▶ _TASK TO COMPLETE_: Give again, word for word, every line in the entries below from the line with "zu erwarten ist und wo Updates" up to and including the line with "Familienentlastungsgesetz", and no other line.

▶ _Dataset items_:
—————

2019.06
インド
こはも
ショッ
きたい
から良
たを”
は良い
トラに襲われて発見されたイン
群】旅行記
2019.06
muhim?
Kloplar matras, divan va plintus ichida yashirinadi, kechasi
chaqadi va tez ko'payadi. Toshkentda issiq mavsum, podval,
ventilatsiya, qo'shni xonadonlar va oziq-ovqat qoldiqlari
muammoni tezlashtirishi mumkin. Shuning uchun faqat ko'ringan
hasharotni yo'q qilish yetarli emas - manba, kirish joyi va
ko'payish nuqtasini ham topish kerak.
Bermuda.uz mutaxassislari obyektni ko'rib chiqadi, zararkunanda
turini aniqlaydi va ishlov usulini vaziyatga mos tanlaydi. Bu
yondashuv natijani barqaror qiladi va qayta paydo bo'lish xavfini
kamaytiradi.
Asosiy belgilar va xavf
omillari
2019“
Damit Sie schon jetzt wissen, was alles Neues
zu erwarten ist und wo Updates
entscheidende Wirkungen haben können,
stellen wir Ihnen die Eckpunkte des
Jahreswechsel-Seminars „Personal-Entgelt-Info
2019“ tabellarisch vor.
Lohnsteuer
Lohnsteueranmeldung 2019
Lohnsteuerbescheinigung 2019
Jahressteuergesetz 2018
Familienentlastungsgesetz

—————

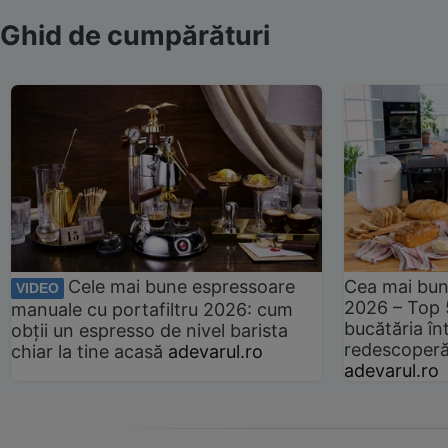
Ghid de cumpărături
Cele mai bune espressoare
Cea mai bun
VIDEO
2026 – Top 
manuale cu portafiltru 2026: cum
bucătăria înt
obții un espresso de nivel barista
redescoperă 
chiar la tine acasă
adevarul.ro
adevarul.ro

—————

▶ _EXERCISE OUTPUT_:
zu erwarten ist und wo Updates
entscheidende Wirkungen haben können,
stellen wir Ihnen die Eckpunkte des
Jahreswechsel-Seminars „Personal-Entgelt-Info
2019“ tabellarisch vor.
Lohnsteuer
Lohnsteueranmeldung 2019
Lohnsteuerbescheinigung 2019
Jahressteuergesetz 2018
Familienentlastungsgesetz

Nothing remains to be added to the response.